▶ **Work request**: In this exercise, every entry is to be copied exactly.
==========
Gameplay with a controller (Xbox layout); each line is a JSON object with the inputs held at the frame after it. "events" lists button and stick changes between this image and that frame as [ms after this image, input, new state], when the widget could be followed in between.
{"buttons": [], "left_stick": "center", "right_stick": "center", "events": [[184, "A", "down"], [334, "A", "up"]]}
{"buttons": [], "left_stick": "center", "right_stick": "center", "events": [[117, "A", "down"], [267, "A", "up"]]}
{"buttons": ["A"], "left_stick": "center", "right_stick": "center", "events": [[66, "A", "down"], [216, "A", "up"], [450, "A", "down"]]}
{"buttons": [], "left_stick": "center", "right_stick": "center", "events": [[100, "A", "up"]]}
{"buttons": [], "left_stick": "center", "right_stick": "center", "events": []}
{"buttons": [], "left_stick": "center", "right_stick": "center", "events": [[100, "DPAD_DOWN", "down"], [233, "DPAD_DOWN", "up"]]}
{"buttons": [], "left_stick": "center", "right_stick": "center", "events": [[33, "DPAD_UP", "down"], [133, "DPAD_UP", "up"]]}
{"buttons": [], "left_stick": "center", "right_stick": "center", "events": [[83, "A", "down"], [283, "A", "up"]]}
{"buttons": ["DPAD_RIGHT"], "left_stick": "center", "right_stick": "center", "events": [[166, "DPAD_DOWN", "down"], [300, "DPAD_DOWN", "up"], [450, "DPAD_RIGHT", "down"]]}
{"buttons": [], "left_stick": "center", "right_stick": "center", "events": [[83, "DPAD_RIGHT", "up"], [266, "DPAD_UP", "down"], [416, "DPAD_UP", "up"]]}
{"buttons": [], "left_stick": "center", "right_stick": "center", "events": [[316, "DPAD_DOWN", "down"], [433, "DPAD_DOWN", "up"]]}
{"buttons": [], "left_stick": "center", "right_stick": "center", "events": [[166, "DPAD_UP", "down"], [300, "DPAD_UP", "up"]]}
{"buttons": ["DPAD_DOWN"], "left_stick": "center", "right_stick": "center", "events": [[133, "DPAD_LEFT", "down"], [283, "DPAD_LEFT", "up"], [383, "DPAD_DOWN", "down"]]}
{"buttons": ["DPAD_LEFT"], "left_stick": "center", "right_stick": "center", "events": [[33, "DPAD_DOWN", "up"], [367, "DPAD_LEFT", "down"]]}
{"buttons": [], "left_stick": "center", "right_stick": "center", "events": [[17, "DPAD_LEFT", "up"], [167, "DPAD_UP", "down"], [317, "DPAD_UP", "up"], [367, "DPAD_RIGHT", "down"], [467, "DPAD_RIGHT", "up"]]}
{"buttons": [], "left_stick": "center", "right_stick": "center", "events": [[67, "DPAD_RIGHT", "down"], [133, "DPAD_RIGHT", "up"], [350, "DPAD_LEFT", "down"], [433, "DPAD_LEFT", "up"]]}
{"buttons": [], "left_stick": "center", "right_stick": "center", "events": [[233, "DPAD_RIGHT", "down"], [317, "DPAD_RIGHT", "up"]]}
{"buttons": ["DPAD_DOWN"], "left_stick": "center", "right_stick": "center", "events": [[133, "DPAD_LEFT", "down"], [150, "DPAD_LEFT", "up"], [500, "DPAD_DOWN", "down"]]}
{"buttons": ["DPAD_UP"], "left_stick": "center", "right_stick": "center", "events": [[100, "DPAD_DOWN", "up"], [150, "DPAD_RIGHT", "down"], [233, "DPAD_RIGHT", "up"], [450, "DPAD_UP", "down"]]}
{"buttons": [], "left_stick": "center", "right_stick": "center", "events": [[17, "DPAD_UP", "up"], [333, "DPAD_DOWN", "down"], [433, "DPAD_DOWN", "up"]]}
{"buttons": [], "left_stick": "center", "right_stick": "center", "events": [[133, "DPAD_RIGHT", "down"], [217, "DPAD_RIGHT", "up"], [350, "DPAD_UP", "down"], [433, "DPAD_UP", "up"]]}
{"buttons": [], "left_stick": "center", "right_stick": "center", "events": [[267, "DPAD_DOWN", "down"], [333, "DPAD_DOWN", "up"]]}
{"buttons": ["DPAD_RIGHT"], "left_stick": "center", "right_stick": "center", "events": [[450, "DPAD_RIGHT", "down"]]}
==========
▶ **Output of the exercise**:
Gameplay with a controller (Xbox layout); each line is a JSON object with the inputs held at the frame after it. "events" lists button and stick changes between this image and that frame as [ms after this image, input, new state], when the widget could be followed in between.
{"buttons": [], "left_stick": "center", "right_stick": "center", "events": [[184, "A", "down"], [334, "A", "up"]]}
{"buttons": [], "left_stick": "center", "right_stick": "center", "events": [[117, "A", "down"], [267, "A", "up"]]}
{"buttons": ["A"], "left_stick": "center", "right_stick": "center", "events": [[66, "A", "down"], [216, "A", "up"], [450, "A", "down"]]}
{"buttons": [], "left_stick": "center", "right_stick": "center", "events": [[100, "A", "up"]]}
{"buttons": [], "left_stick": "center", "right_stick": "center", "events": []}
{"buttons": [], "left_stick": "center", "right_stick": "center", "events": [[100, "DPAD_DOWN", "down"], [233, "DPAD_DOWN", "up"]]}
{"buttons": [], "left_stick": "center", "right_stick": "center", "events": [[33, "DPAD_UP", "down"], [133, "DPAD_UP", "up"]]}
{"buttons": [], "left_stick": "center", "right_stick": "center", "events": [[83, "A", "down"], [283, "A", "up"]]}
{"buttons": ["DPAD_RIGHT"], "left_stick": "center", "right_stick": "center", "events": [[166, "DPAD_DOWN", "down"], [300, "DPAD_DOWN", "up"], [450, "DPAD_RIGHT", "down"]]}
{"buttons": [], "left_stick": "center", "right_stick": "center", "events": [[83, "DPAD_RIGHT", "up"], [266, "DPAD_UP", "down"], [416, "DPAD_UP", "up"]]}
{"buttons": [], "left_stick": "center", "right_stick": "center", "events": [[316, "DPAD_DOWN", "down"], [433, "DPAD_DOWN", "up"]]}
{"buttons": [], "left_stick": "center", "right_stick": "center", "events": [[166, "DPAD_UP", "down"], [300, "DPAD_UP", "up"]]}
{"buttons": ["DPAD_DOWN"], "left_stick": "center", "right_stick": "center", "events": [[133, "DPAD_LEFT", "down"], [283, "DPAD_LEFT", "up"], [383, "DPAD_DOWN", "down"]]}
{"buttons": ["DPAD_LEFT"], "left_stick": "center", "right_stick": "center", "events": [[33, "DPAD_DOWN", "up"], [367, "DPAD_LEFT", "down"]]}
{"buttons": [], "left_stick": "center", "right_stick": "center", "events": [[17, "DPAD_LEFT", "up"], [167, "DPAD_UP", "down"], [317, "DPAD_UP", "up"], [367, "DPAD_RIGHT", "down"], [467, "DPAD_RIGHT", "up"]]}
{"buttons": [], "left_stick": "center", "right_stick": "center", "events": [[67, "DPAD_RIGHT", "down"], [133, "DPAD_RIGHT", "up"], [350, "DPAD_LEFT", "down"], [433, "DPAD_LEFT", "up"]]}
{"buttons": [], "left_stick": "center", "right_stick": "center", "events": [[233, "DPAD_RIGHT", "down"], [317, "DPAD_RIGHT", "up"]]}
{"buttons": ["DPAD_DOWN"], "left_stick": "center", "right_stick": "center", "events": [[133, "DPAD_LEFT", "down"], [150, "DPAD_LEFT", "up"], [500, "DPAD_DOWN", "down"]]}
{"buttons": ["DPAD_UP"], "left_stick": "center", "right_stick": "center", "events": [[100, "DPAD_DOWN", "up"], [150, "DPAD_RIGHT", "down"], [233, "DPAD_RIGHT", "up"], [450, "DPAD_UP", "down"]]}
{"buttons": [], "left_stick": "center", "right_stick": "center", "events": [[17, "DPAD_UP", "up"], [333, "DPAD_DOWN", "down"], [433, "DPAD_DOWN", "up"]]}
{"buttons": [], "left_stick": "center", "right_stick": "center", "events": [[133, "DPAD_RIGHT", "down"], [217, "DPAD_RIGHT", "up"], [350, "DPAD_UP", "down"], [433, "DPAD_UP", "up"]]}
{"buttons": [], "left_stick": "center", "right_stick": "center", "events": [[267, "DPAD_DOWN", "down"], [333, "DPAD_DOWN", "up"]]}
{"buttons": ["DPAD_RIGHT"], "left_stick": "center", "right_stick": "center", "events": [[450, "DPAD_RIGHT", "down"]]}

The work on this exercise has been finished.